Malware (short for ‘malicious software’) is your most common type of cyber-attack and takes the form of a rogue programme that tries to disrupt your computer. Some are malevolent pranks simply meant to disturb your work often by flooding your computer with viruses, whilst others will try to steal your personal information. Having an anti-virus software that warns you of untrusted websites and a spam filter that gets rids of suspicious emails is one of the best ways of preventing malware. When checking your junk, be careful of clicking on links in suspicious looking emails as they could lead you to virus-infested pages. Steer clear of websites that have a warning beside them on search engines and reboot your computer if a suspicious webpage refuses to shut.
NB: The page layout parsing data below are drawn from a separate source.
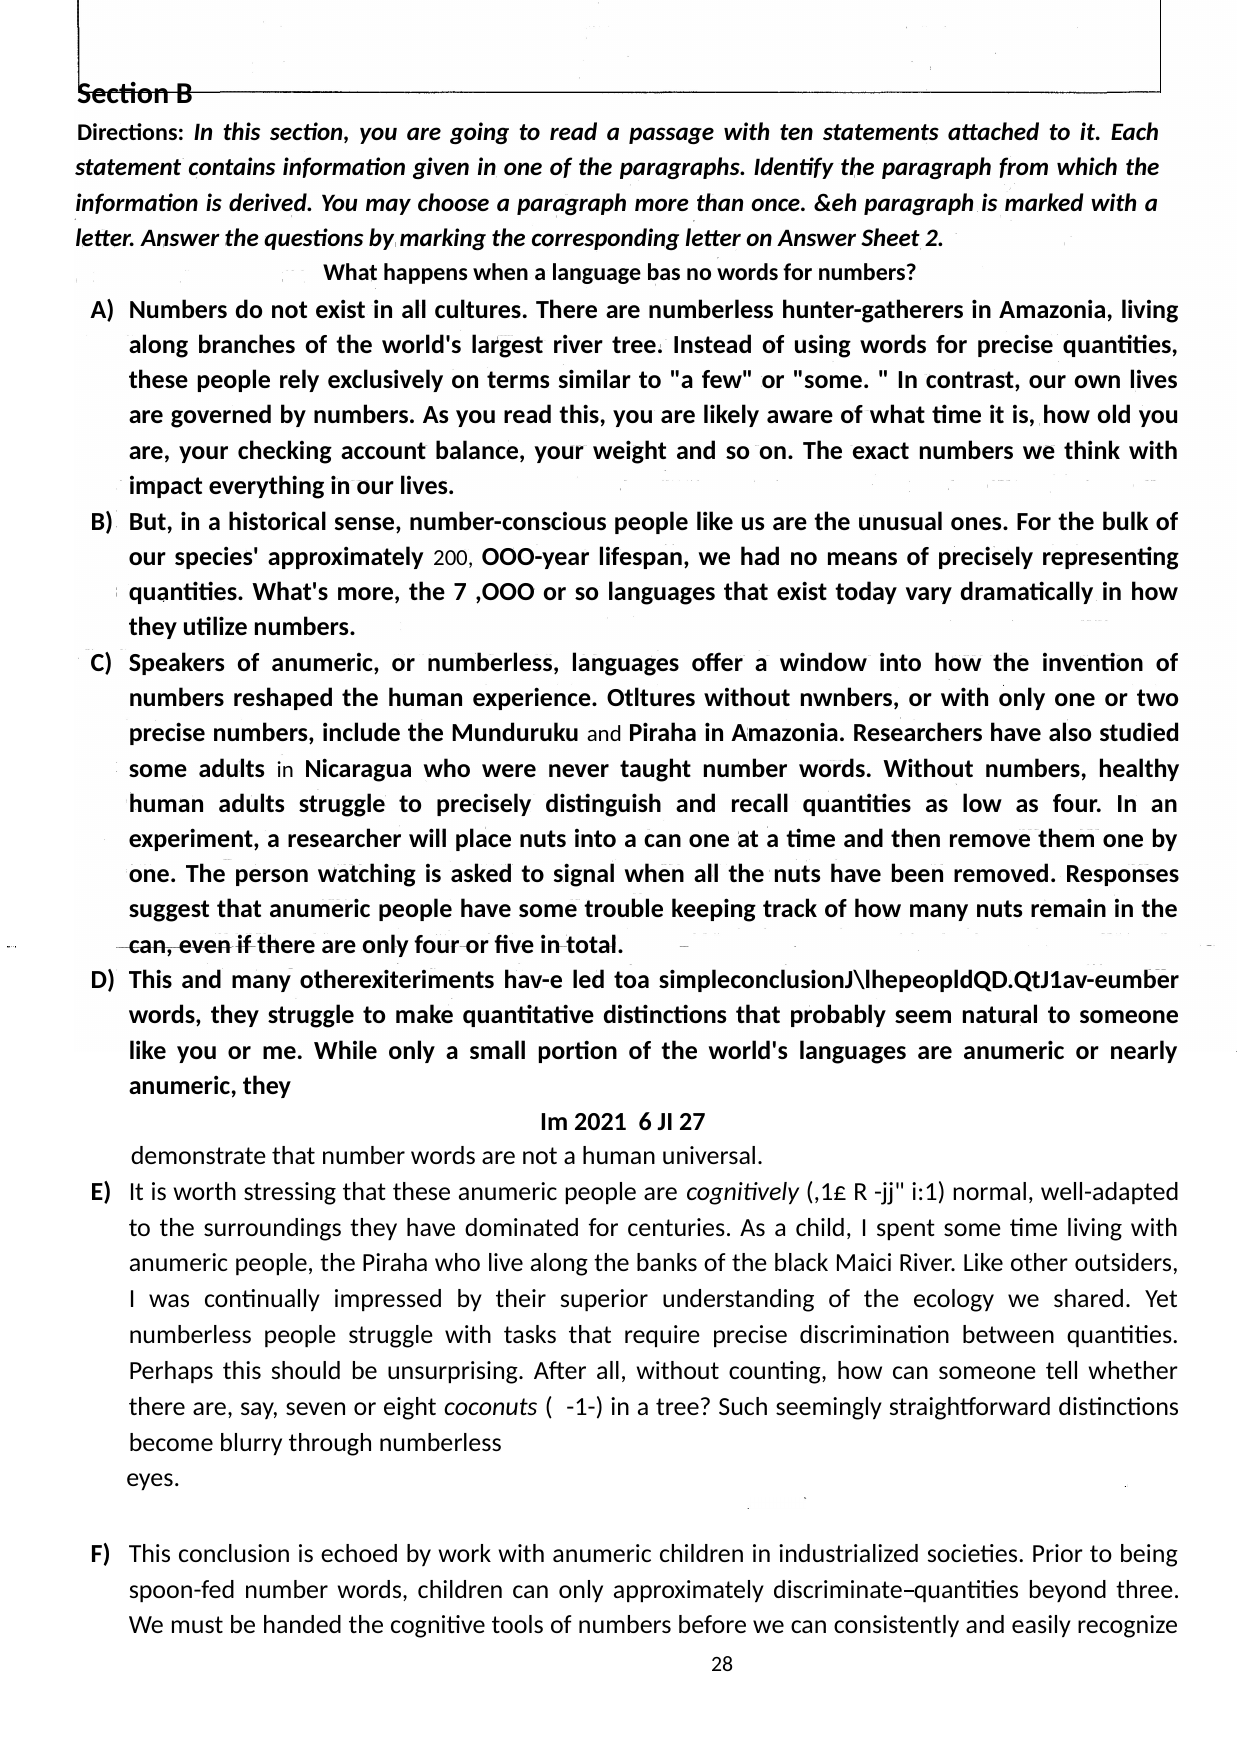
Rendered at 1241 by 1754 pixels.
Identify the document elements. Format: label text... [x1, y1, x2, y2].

subtitle Section B [77, 74, 1183, 111]
picture [74, 0, 1237, 1052]
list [90, 1537, 1180, 1640]
list But, in a historical sense, number-conscious people like us are the unusual ones. For the bulk of our species' approximately 200, OOO-year lifespan, we had no means of precisely representing quantities. What's more, the 7 ,OOO or so languages that exist today vary dramatically in how they utilize numbers. [90, 505, 1180, 642]
list Numbers do not exist in all cultures. There are numberless hunter-gatherers in Amazonia, living along branches of the world's largest river tree. Instead of using words for precise quantities, these people rely exclusively on terms similar to "a few" or "some. " In contrast, our own lives are governed by numbers. As you read this, you are likely aware of what time it is, how old you are, your checking account balance, your weight and so on. The exact numbers we think with impact everything in our lives. [90, 293, 1180, 501]
text Im 2021 6 JI 27 [62, 1105, 1183, 1137]
list Speakers of anumeric, or numberless, languages offer a window into how the invention of numbers reshaped the human experience. Otltures without nwnbers, or with only one or two precise numbers, include the Munduruku and Piraha in Amazonia. Researchers have also studied some adults in Nicaragua who were never taught number words. Without numbers, healthy human adults struggle to precisely distinguish and recall quantities as low as four. In an experiment, a researcher will place nuts into a can one at a time and then remove them one by one. The person watching is asked to signal when all the nuts have been removed. Responses suggest that anumeric people have some trouble keeping track of how many nuts remain in the can, even if there are only four or five in total. [90, 646, 1180, 959]
picture [747, 1497, 807, 1509]
text Directions: In this section, you are going to read a passage with ten statements attached to it. Each statement contains information given in one of the paragraphs. Identify the paragraph from which the information is derived. You may choose a paragraph more than once. &eh paragraph is marked with a letter. Answer the questions by marking the corresponding letter on Answer Sheet 2. [75, 116, 1163, 253]
list It is worth stressing that these anumeric people are cognitively (,1£ R -jj" i:1) normal, well-adapted to the surroundings they have dominated for centuries. As a child, I spent some time living with anumeric people, the Piraha who live along the banks of the black Maici River. Like other outsiders, I was continually impressed by their superior understanding of the ecology we shared. Yet numberless people struggle with tasks that require precise discrimination between quantities. Perhaps this should be unsurprising. After all, without counting, how can someone tell whether there are, say, seven or eight coconuts ( -1-) in a tree? Such seemingly straightforward distinctions become blurry through numberless [90, 1175, 1180, 1457]
text demonstrate that number words are not a human universal. [131, 1139, 1180, 1171]
text What happens when a language bas no words for numbers? [57, 257, 1183, 287]
text eyes. [26, 1462, 1183, 1493]
list This and many otherexiteriments hav-e led toa simpleconclusionJ\lhepeopldQD.QtJ1av-eumber words, they struggle to make quantitative distinctions that probably seem natural to someone like you or me. While only a small portion of the world's languages are anumeric or nearly anumeric, they [90, 963, 1180, 1101]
Ransomware is a type of malware that takes your computer’s information hostage and demands money from you. This type of software can be quite advanced and may need a computer techie to get rid of it. Having a failover system in place such as Infrascale data and disaster recovery systems is a good way to keep your business running in such situations, transferring all your information to a safe source. Such programmes used to be too expensive for small businesses, but more affordable versions have since become available on the market.
Hackers may target your business website either as a prank, to damage your reputation or to steal information. Any admins to your website should continuously change their passwords to discourage hackers. You can also look into website security tools that will protect against cross-site scripting and SQL injection attacks. For this security software, consult a computer technician or website designer.
Sometimes it’s not third-party hackers you have to worry about, but your own employees! Depending on how important security is to your business, make each staff member apply for a CRB check to see if they have previous criminal behaviour related to computers or theft. Only let key staff know about particular pieces of sensitive information and have special passwords and codes for sensitive files and secure areas. This will limit access to files that could be stolen or tampered with. Putting a camera inside can also put off staff from partaking in criminal activity – but make sure your staff know they’re being spied on (not telling them is illegal!)